秀吉のおさめる大坂城に、おおきな、おおきなバケモノがいるらしい──
人々をさわがせる噂の正体は、大坂城で生け捕りにされている、巨大な虎でした。
秀吉は家臣に、キジや野ウサギ、タヌキ、そして果ては犬までを近くの村々から集めさせては、それを虎にエサとして与えていました。

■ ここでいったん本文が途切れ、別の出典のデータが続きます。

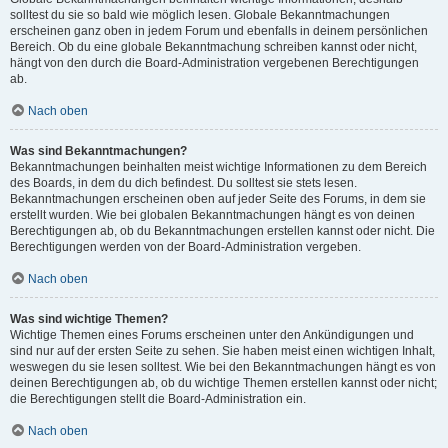
solltest du sie so bald wie möglich lesen. Globale Bekanntmachungen
erscheinen ganz oben in jedem Forum und ebenfalls in deinem persönlichen
Bereich. Ob du eine globale Bekanntmachung schreiben kannst oder nicht,
hängt von den durch die Board-Administration vergebenen Berechtigungen
ab.
Nach oben
Was sind Bekanntmachungen?
Bekanntmachungen beinhalten meist wichtige Informationen zu dem Bereich
des Boards, in dem du dich befindest. Du solltest sie stets lesen.
Bekanntmachungen erscheinen oben auf jeder Seite des Forums, in dem sie
erstellt wurden. Wie bei globalen Bekanntmachungen hängt es von deinen
Berechtigungen ab, ob du Bekanntmachungen erstellen kannst oder nicht. Die
Berechtigungen werden von der Board-Administration vergeben.
Nach oben
Was sind wichtige Themen?
Wichtige Themen eines Forums erscheinen unter den Ankündigungen und
sind nur auf der ersten Seite zu sehen. Sie haben meist einen wichtigen Inhalt,
weswegen du sie lesen solltest. Wie bei den Bekanntmachungen hängt es von
deinen Berechtigungen ab, ob du wichtige Themen erstellen kannst oder nicht;
die Berechtigungen stellt die Board-Administration ein.
Nach oben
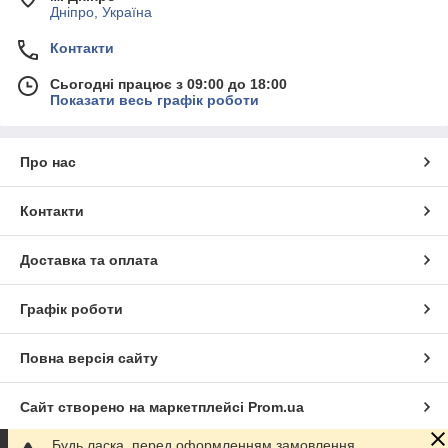
Дніпро, Україна
Контакти
Сьогодні працює з 09:00 до 18:00
Показати весь графік роботи
Про нас
Контакти
Доставка та оплата
Графік роботи
Повна версія сайту
Сайт створено на маркетплейсі
Prom.ua
Будь ласка, перед оформленням замовлення,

虎のオリに入れられた犬は、震えあがって逃げ出します。
しかし、せまいオリのなかで、虎から逃げられるはずもありません。
そのうちに聞こえてくる、犬の悲鳴と、虎のうなり声……
ところがその日、虎の世話係である気弱な少年、安吉が見たのは、意外な光景でした。
エサとしてとらえられたはずの、やせ細った白い犬。
彼は逃げるでも、おびえるでもなく、まっすぐに虎とにらみあったのです。
「あの犬は、虎にいどもうとしている。虎のすきをうかがっている──」
犬が虎に勝てるわけはない。しかし、もしも秀吉さまの虎がケガでもしたら……
安吉はすぐに助けを呼びますが……助けるのは虎? それとも、犬? それに、いったい誰に助けることなどできるというのでしょう。
こうして火蓋を切って落とされた、おおきな虎とやせた犬の戦い。
犬の勇気と、生きる意志。それはいったい、どこから湧いてくるのか?
彼には、帰らなくてはならない場所があったのです??
大阪市内や、大阪府北部の能勢町で伝わる民話をもとに描かれる、歴史エンターテイメント!
飢えないために、その日その日を働き通して生きる、貧しい村。
バケモノと噂されるほどおおきな虎が生け捕りにされた、豪華絢爛な大坂城。
物語の舞台を移しながら、それぞれの場所で白い犬とであう、少年少女の運命を辿ります。
犬を主人公にした物語ということで、飼い主との絆や献身的な愛情がテーマとして描かれているのはもちろん、みどころとしておおきく紹介したいのは、生きることと逆境に対する、犬の姿勢!
物語の主人公である犬はちいさく、やせていて、決して強い犬ではありません。
そんな彼に備わる武器は、賢さと勇気。
虎の他にもこの物語には、彼が戦わなければならない敵が現れます。
寒さと飢え、村の人々の偏見の目、農作物を荒らすオオイノシシ……
時に救われ、時に独りで、それらの敵に対峙する白い犬。
その姿勢は誇り高く、生きねばという強い意志にあふれています。
果たして、犬と虎の対決はどんな結末を迎えるのか?
そして、犬とであったことでその運命をおおきく変えた、ふたりの少年少女たちの行方は?
今日を戦い、明日を生きる、勇気に満ちた物語です。